Clearly, America's appetite for what industry officials benignly call "gaming" has grown. It's all legal, so what's the big deal? Here's the scandal: In 1999, the bipartisan National Gambling Impact Commission found that 80 percent of gambling revenue comes from households with incomes of less than $50,000 a year.

More remarkably, players with annual incomes of less than $10,000 spent almost three times as much on gambling -- in aggregate, real dollars -- as those with incomes of more than $50,000. With the aggressive encouragement of state governments, US gamblers -- most of them scraping by on limited incomes -- had to lose $84 billion last year in casinos and lotteries for the states to raise $24 billion in new revenues.

Consider Massachusetts, a typical example of a state under pressure to legalize casinos. With 16 percent of adults leaving the state to gamble in the past year, advocates argue that legalization would "recapture" lost revenue from these gamblers and generate $350 million in income to the state from slots alone.

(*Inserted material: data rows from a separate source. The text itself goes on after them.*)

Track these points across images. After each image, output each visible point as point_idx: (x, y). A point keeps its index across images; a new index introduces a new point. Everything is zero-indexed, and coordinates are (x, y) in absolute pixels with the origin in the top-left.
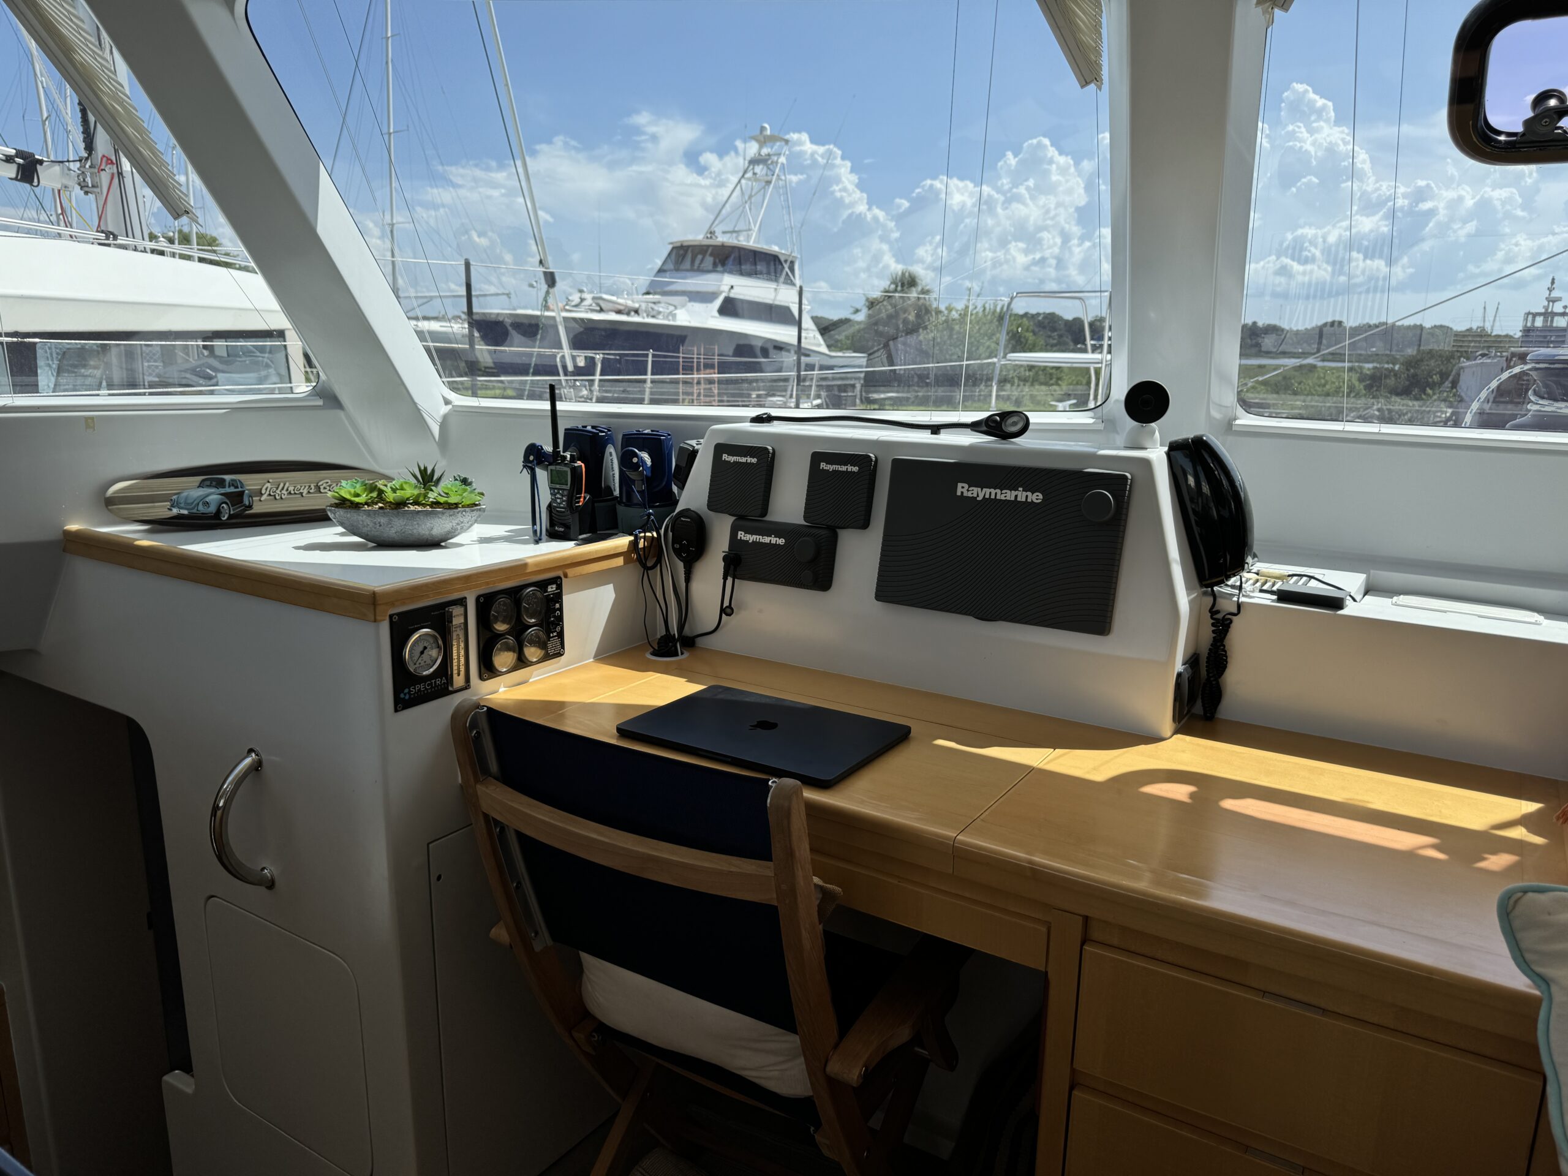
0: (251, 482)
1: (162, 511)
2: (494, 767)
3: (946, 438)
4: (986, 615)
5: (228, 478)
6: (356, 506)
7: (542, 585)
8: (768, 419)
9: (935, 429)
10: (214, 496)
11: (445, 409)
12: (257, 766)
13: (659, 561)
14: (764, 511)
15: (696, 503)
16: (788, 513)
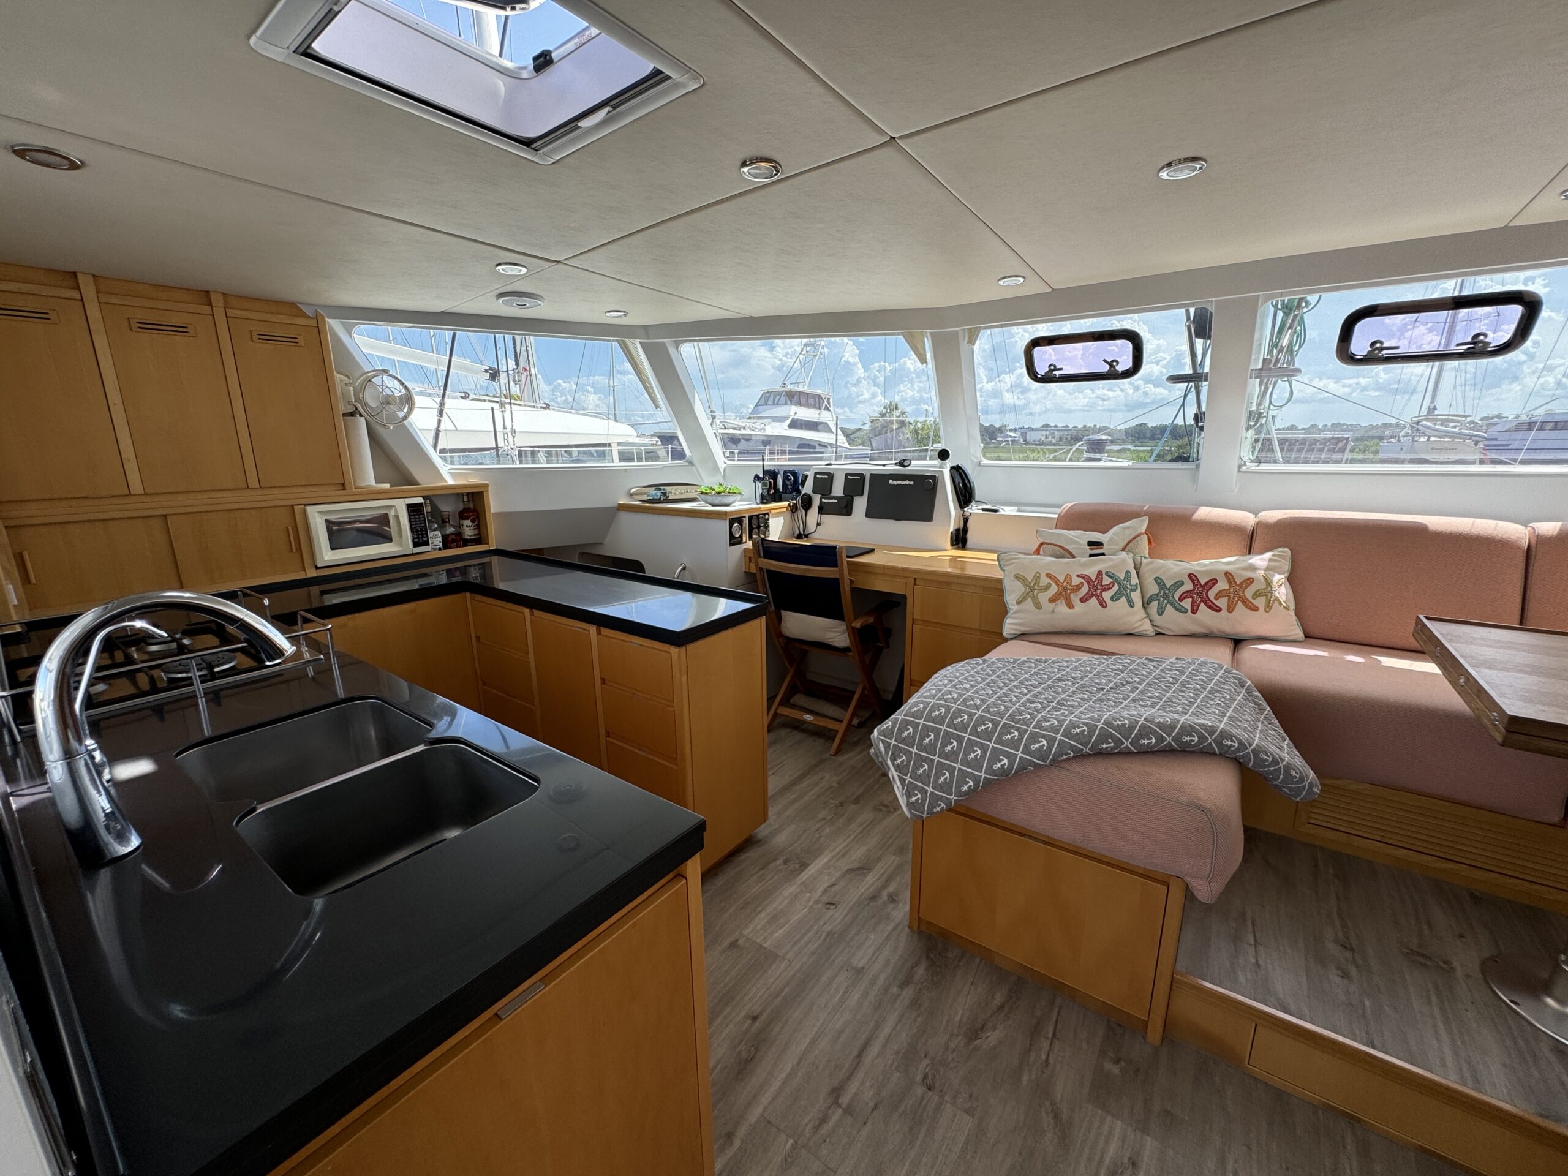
0: (668, 489)
1: (645, 498)
2: (762, 555)
3: (886, 468)
4: (898, 518)
5: (662, 488)
6: (707, 494)
7: (765, 514)
8: (831, 464)
9: (884, 465)
10: (658, 494)
11: (725, 465)
12: (684, 568)
13: (797, 510)
14: (830, 492)
15: (809, 492)
16: (838, 493)
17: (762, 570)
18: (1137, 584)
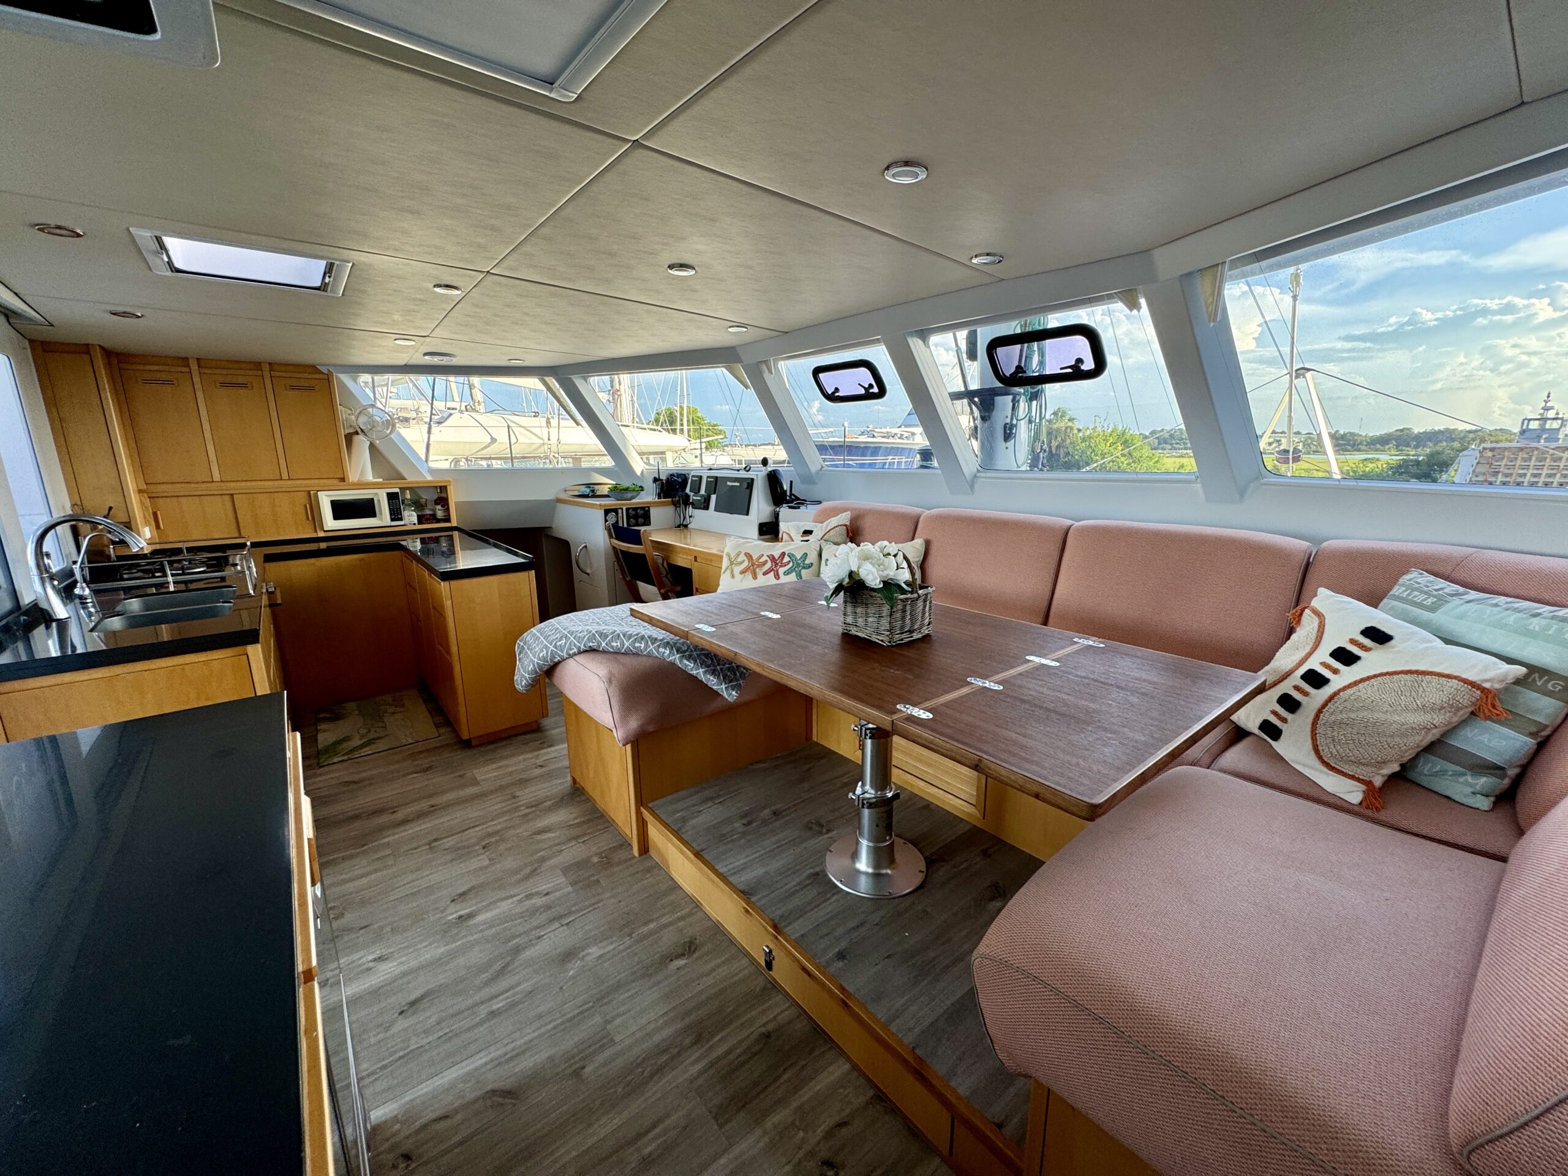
0: (596, 487)
1: (577, 493)
2: (613, 536)
5: (591, 486)
6: (614, 491)
7: (644, 508)
10: (587, 491)
12: (586, 547)
14: (699, 491)
15: (688, 490)
16: (703, 492)
17: (614, 548)
18: (812, 564)
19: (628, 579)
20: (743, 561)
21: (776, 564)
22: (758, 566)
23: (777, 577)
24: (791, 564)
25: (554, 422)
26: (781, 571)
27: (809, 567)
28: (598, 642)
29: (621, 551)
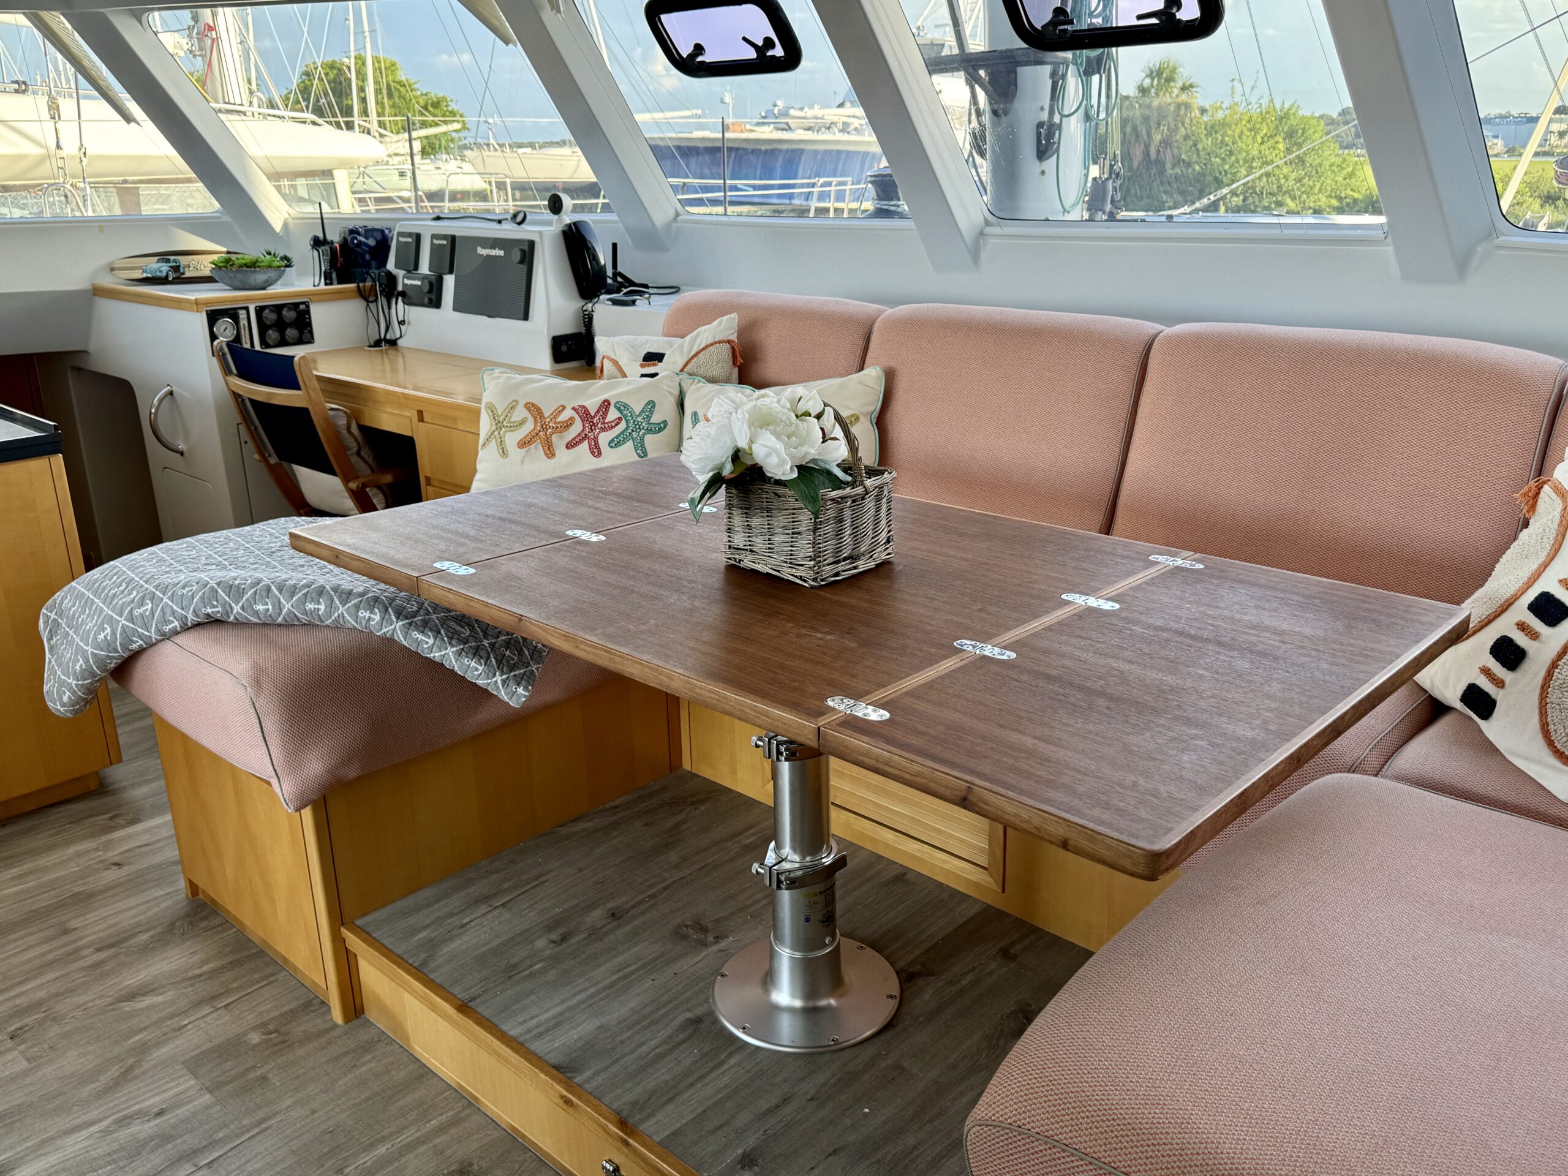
0: (183, 260)
1: (139, 275)
2: (234, 370)
5: (172, 258)
7: (296, 305)
10: (164, 269)
12: (171, 393)
14: (416, 268)
15: (391, 265)
16: (424, 268)
17: (236, 396)
18: (665, 423)
19: (273, 460)
20: (522, 422)
21: (593, 426)
22: (556, 430)
23: (596, 451)
24: (623, 425)
25: (67, 106)
26: (604, 438)
27: (661, 430)
28: (225, 604)
29: (251, 400)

On the surface, that appears to represent only a $475 annual loss per player. But industry executives will tell you that 85 percent of their revenue comes from 20 percent of the players. So I called a Massachusetts state legislator's office that is fighting the introduction of casinos in the state to help me with the math.

"For the state to make its $350 million on slots after payouts," an aide told me, "147,000 gamblers -- about 3 percent of the entire adult population -- have to lose a total of $496 million. That's an average annual loss of $3,374 apiece." Incredible, perhaps, until you've seen the transfixed expression on the face of a "player" at one of these machines.

Adding slots to Massachusetts' revenue mix is equal to raising taxes on the average player by 62 percent. Legislators wouldn't try that with the folks at home, but it's easy when pitched as entertainment.

Of the many ways government can raise money, gambling is the worst. It's regressive. And it can ruin lives.

To be sure, most states gain political support for their lotteries by earmarking them for appealing causes such as education, schools, roads, and parks. But there is no practical way to prevent a legislature from allocating these revenues to other reelection-prompting purposes -- and most do.

Anyone comforted by the idea that gambling is voluntary should spend a day with the casino staffs that segment local markets, track prospects' and players' observed worth, define their predicted value, and systematically maximize individual "share of wallet" through targeted and customized promotional messages, limited-time cash offers, and carefully tracked time-to-response and spending analysis.